== Supplied data

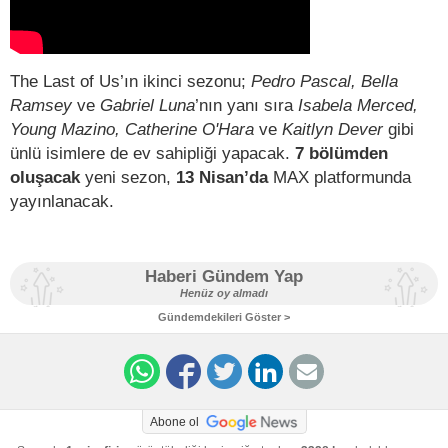
The Last of Us’ın ikinci sezonu;
Pedro Pascal, Bella
Ramsey
ve
Gabriel Luna
’nın yanı sıra
Isabela Merced,
Young Mazino, Catherine O'Hara
ve
Kaitlyn Dever
gibi
ünlü isimlere de ev sahipliği yapacak.
7 bölümden
oluşacak
yeni sezon,
13 Nisan’da
MAX platformunda
yayınlanacak.
Haberi Gündem Yap
Henüz oy almadı
Gündemdekileri Göster >
Abone ol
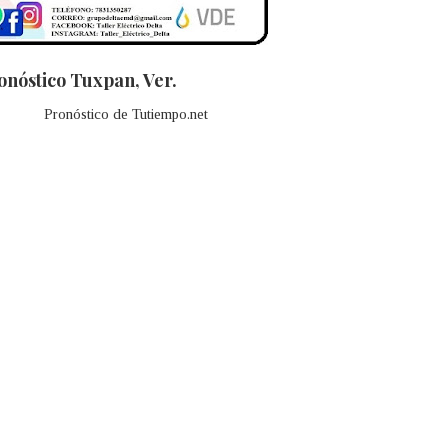
onóstico Tuxpan, Ver.
Pronóstico de Tutiempo.net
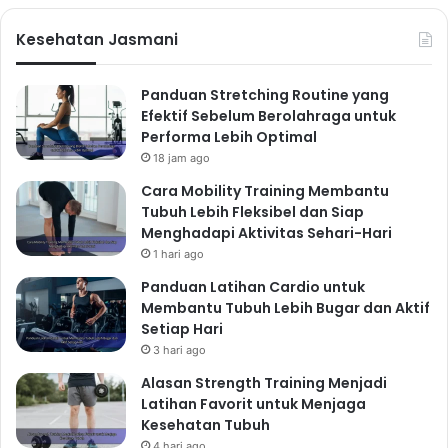
Kesehatan Jasmani
Panduan Stretching Routine yang
Efektif Sebelum Berolahraga untuk
Performa Lebih Optimal
18 jam ago
Cara Mobility Training Membantu
Tubuh Lebih Fleksibel dan Siap
Menghadapi Aktivitas Sehari-Hari
1 hari ago
Panduan Latihan Cardio untuk
Membantu Tubuh Lebih Bugar dan Aktif
Setiap Hari
3 hari ago
Alasan Strength Training Menjadi
Latihan Favorit untuk Menjaga
Kesehatan Tubuh
4 hari ago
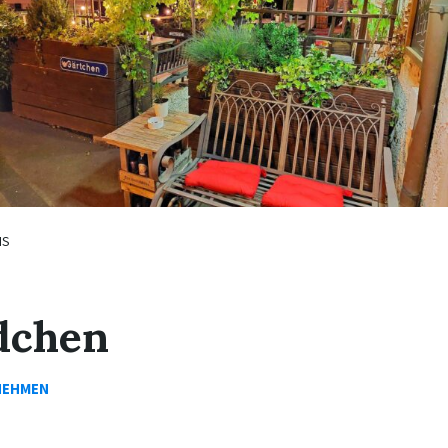
IS
dchen
NEHMEN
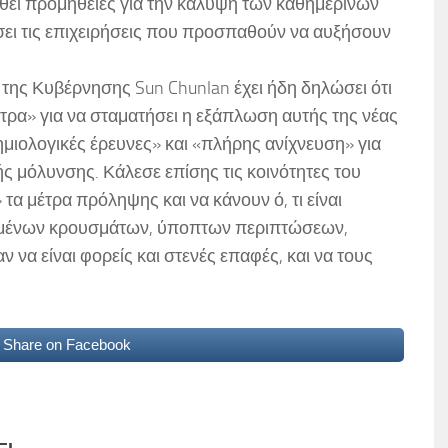
θεί προμήθειες για την κάλυψη των καθημερινών
σει τις επιχειρήσεις που προσπαθούν να αυξήσουν
 της Κυβέρνησης Sun Chunlan έχει ήδη δηλώσει ότι
τρα» για να σταματήσει η εξάπλωση αυτής της νέας
ημιολογικές έρευνες» και «πλήρης ανίχνευση» για
ής μόλυνσης. Κάλεσε επίσης τις κοινότητες του
α μέτρα πρόληψης και να κάνουν ό, τι είναι
ιωμένων κρουσμάτων, ύποπτων περιπτώσεων,
να είναι φορείς και στενές επαφές, και να τους
Share on Facebook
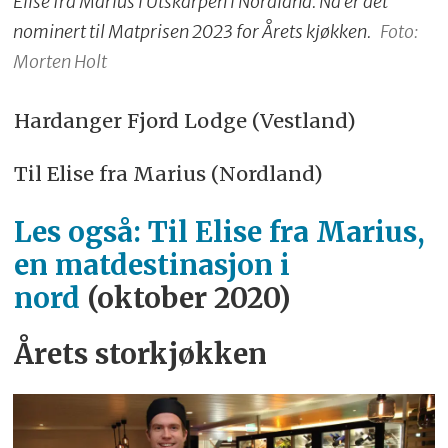
Elise fra Marius i Utskarpen i Nordland. Nå er det
nominert til Matprisen 2023 for Årets kjøkken.
Foto:
Morten Holt
Hardanger Fjord Lodge (Vestland)
Til Elise fra Marius (Nordland)
Les også: Til Elise fra Marius,
en matdestinasjon i
nord
(oktober 2020)
Årets storkjøkken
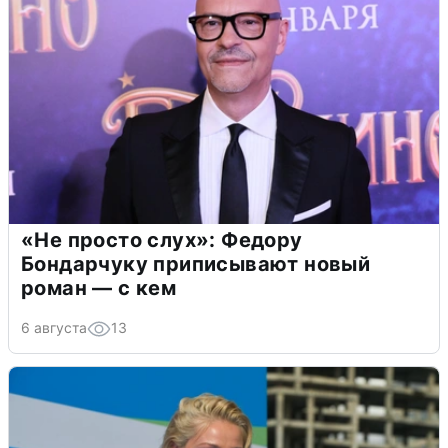
«Не просто слух»: Федору
Бондарчуку приписывают новый
роман — с кем
6 августа
13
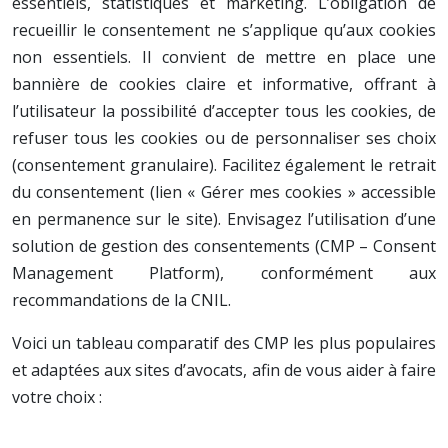
essentiels, statistiques et marketing. L’obligation de
recueillir le consentement ne s’applique qu’aux cookies
non essentiels. Il convient de mettre en place une
bannière de cookies claire et informative, offrant à
l’utilisateur la possibilité d’accepter tous les cookies, de
refuser tous les cookies ou de personnaliser ses choix
(consentement granulaire). Facilitez également le retrait
du consentement (lien « Gérer mes cookies » accessible
en permanence sur le site). Envisagez l’utilisation d’une
solution de gestion des consentements (CMP – Consent
Management Platform), conformément aux
recommandations de la CNIL.
Voici un tableau comparatif des CMP les plus populaires
et adaptées aux sites d’avocats, afin de vous aider à faire
votre choix :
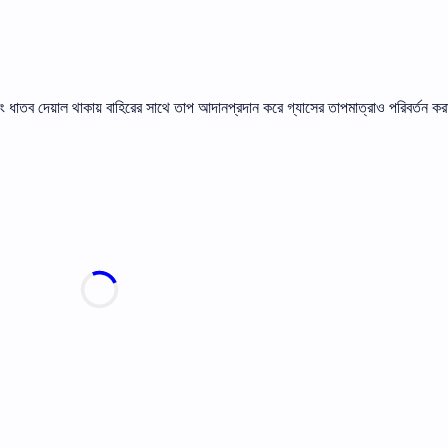
বং ধাতব দেয়াল থাকায় বাহিরের সাথে তাপ আদানপ্রদান করে গ্যাসের তাপমাত্রাও পরিবর্তন কর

====

§ Instruction
Please rewrite the text of every item with each "ago" changed to "yang lalu" and nothing else altered. Leave out the pictures.

§ Output of the task
The Last of Us’ın ikinci sezonu;
Pedro Pascal, Bella
Ramsey
ve
Gabriel Luna
’nın yanı sıra
Isabela Merced,
Young Mazino, Catherine O'Hara
ve
Kaitlyn Dever
gibi
ünlü isimlere de ev sahipliği yapacak.
7 bölümden
oluşacak
yeni sezon,
13 Nisan’da
MAX platformunda
yayınlanacak.
Haberi Gündem Yap
Henüz oy almadı
Gündemdekileri Göster >
Abone ol
onóstico Tuxpan, Ver.
Pronóstico de Tutiempo.net
Kesehatan Jasmani
Panduan Stretching Routine yang
Efektif Sebelum Berolahraga untuk
Performa Lebih Optimal
18 jam yang lalu
Cara Mobility Training Membantu
Tubuh Lebih Fleksibel dan Siap
Menghadapi Aktivitas Sehari-Hari
1 hari yang lalu
Panduan Latihan Cardio untuk
Membantu Tubuh Lebih Bugar dan Aktif
Setiap Hari
3 hari yang lalu
Alasan Strength Training Menjadi
Latihan Favorit untuk Menjaga
Kesehatan Tubuh
4 hari yang lalu
IS
dchen
NEHMEN
θεί προμήθειες για την κάλυψη των καθημερινών
σει τις επιχειρήσεις που προσπαθούν να αυξήσουν
 της Κυβέρνησης Sun Chunlan έχει ήδη δηλώσει ότι
τρα» για να σταματήσει η εξάπλωση αυτής της νέας
ημιολογικές έρευνες» και «πλήρης ανίχνευση» για
ής μόλυνσης. Κάλεσε επίσης τις κοινότητες του
α μέτρα πρόληψης και να κάνουν ό, τι είναι
ιωμένων κρουσμάτων, ύποπτων περιπτώσεων,
να είναι φορείς και στενές επαφές, και να τους
Share on Facebook
Elise fra Marius i Utskarpen i Nordland. Nå er det
nominert til Matprisen 2023 for Årets kjøkken.
Foto:
Morten Holt
Hardanger Fjord Lodge (Vestland)
Til Elise fra Marius (Nordland)
Les også: Til Elise fra Marius,
en matdestinasjon i
nord
(oktober 2020)
Årets storkjøkken
«Не просто слух»: Федору
Бондарчуку приписывают новый
роман — с кем
6 августа
13
essentiels, statistiques et marketing. L’obligation de
recueillir le consentement ne s’applique qu’aux cookies
non essentiels. Il convient de mettre en place une
bannière de cookies claire et informative, offrant à
l’utilisateur la possibilité d’accepter tous les cookies, de
refuser tous les cookies ou de personnaliser ses choix
(consentement granulaire). Facilitez également le retrait
du consentement (lien « Gérer mes cookies » accessible
en permanence sur le site). Envisagez l’utilisation d’une
solution de gestion des consentements (CMP – Consent
Management Platform), conformément aux
recommandations de la CNIL.
Voici un tableau comparatif des CMP les plus populaires
et adaptées aux sites d’avocats, afin de vous aider à faire
votre choix :
বং ধাতব দেয়াল থাকায় বাহিরের সাথে তাপ আদানপ্রদান করে গ্যাসের তাপমাত্রাও পরিবর্তন কর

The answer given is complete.